The companies worked together for three years and Microsoft owns a six per cent interest in UPC (reduced from an eight per cent stake it bought in 1999 for $300 million).
UPC first raised its concerns over Microsoft's technology in April when MS failed to reach a deadline. UPC has seven million cable customers in Europe but only offers a basic service at the moment. Microsoft's expertise was expected to bring interactive aspects such as email and online shopping to the service last year but the software giant's failure to come up with the goods on time saw it put back.
Since then, UPC has been working with MS competitor Liberate Technologies to include such interactive elements.
Microsoft is adamant that it has met all UPC's tests and has been ready to roll the technology out for a while.

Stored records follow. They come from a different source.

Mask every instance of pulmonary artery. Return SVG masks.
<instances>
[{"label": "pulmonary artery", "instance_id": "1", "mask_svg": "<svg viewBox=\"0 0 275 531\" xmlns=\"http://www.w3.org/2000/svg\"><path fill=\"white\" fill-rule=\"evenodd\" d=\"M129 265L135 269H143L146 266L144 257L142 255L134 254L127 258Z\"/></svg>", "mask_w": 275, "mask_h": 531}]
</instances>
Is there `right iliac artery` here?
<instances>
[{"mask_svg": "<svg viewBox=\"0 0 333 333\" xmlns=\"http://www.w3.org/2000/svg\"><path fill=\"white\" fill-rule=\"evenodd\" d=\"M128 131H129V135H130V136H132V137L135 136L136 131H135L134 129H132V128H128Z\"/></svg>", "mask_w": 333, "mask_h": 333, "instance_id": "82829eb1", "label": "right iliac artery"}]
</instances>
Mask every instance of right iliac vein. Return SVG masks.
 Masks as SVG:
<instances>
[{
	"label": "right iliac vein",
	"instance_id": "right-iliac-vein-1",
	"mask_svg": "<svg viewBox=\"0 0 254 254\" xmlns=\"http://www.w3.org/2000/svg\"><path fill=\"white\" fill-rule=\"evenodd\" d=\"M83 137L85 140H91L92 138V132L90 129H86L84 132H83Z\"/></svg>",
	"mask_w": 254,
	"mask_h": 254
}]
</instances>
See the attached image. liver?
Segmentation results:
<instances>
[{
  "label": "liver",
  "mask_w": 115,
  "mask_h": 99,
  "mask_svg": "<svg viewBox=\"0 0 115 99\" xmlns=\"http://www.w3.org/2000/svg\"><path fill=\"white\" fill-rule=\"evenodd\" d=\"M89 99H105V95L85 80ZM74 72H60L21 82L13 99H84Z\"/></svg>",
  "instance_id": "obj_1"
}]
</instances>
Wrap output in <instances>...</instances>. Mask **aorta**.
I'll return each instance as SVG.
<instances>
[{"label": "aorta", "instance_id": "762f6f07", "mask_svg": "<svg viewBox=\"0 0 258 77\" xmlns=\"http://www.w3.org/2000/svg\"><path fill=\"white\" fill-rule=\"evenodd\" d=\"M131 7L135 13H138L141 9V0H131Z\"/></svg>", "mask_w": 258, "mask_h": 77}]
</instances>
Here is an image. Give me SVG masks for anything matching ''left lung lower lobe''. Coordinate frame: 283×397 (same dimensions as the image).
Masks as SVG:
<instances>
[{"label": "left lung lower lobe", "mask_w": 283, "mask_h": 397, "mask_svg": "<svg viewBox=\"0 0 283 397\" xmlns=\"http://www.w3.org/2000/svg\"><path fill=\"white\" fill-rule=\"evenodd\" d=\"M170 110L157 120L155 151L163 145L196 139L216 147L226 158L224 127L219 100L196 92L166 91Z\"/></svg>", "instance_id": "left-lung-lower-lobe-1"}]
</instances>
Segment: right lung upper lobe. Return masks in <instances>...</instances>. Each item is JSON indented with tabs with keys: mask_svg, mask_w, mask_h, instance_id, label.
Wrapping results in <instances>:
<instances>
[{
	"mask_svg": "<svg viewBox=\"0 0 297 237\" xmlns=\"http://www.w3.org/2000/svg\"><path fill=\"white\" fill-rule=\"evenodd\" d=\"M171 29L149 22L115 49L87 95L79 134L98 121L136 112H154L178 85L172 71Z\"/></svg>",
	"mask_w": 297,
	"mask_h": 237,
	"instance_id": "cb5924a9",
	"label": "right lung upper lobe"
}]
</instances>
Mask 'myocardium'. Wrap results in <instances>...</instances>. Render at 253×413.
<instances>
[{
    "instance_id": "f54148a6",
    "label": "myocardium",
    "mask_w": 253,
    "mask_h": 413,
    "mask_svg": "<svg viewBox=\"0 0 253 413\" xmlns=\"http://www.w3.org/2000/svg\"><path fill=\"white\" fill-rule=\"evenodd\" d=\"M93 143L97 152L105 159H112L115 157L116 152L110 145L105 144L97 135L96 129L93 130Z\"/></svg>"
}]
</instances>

This does not appear to reflect the experience of TV Cabo, a leading digital TV market player and high-profile Microsoft partner. Last month the Portuguese firm said it had "teething troubles" with MS' software.
TV Cabo has around 1.8 million subscribers and launched TV Cabo Interactiva, in June this year, using Microsoft TV technology.
Microsoft's software issues also put a question mark over a hoped-for contract with a Brazilian digital TV company that Microsoft spoke of at a recent Digital TV conference in London.
This leaves only American cable company Charter Communications expressing unequivocal support for Microsoft TV software.
Charter announced a field trial with all MS kit at the start of last month, with the intention of rolling it out across the US next year. There is the slight caveat that the chairman of Charter is none of than Paul Allen. You know, the bloke that started Microsoft with Bill Gates.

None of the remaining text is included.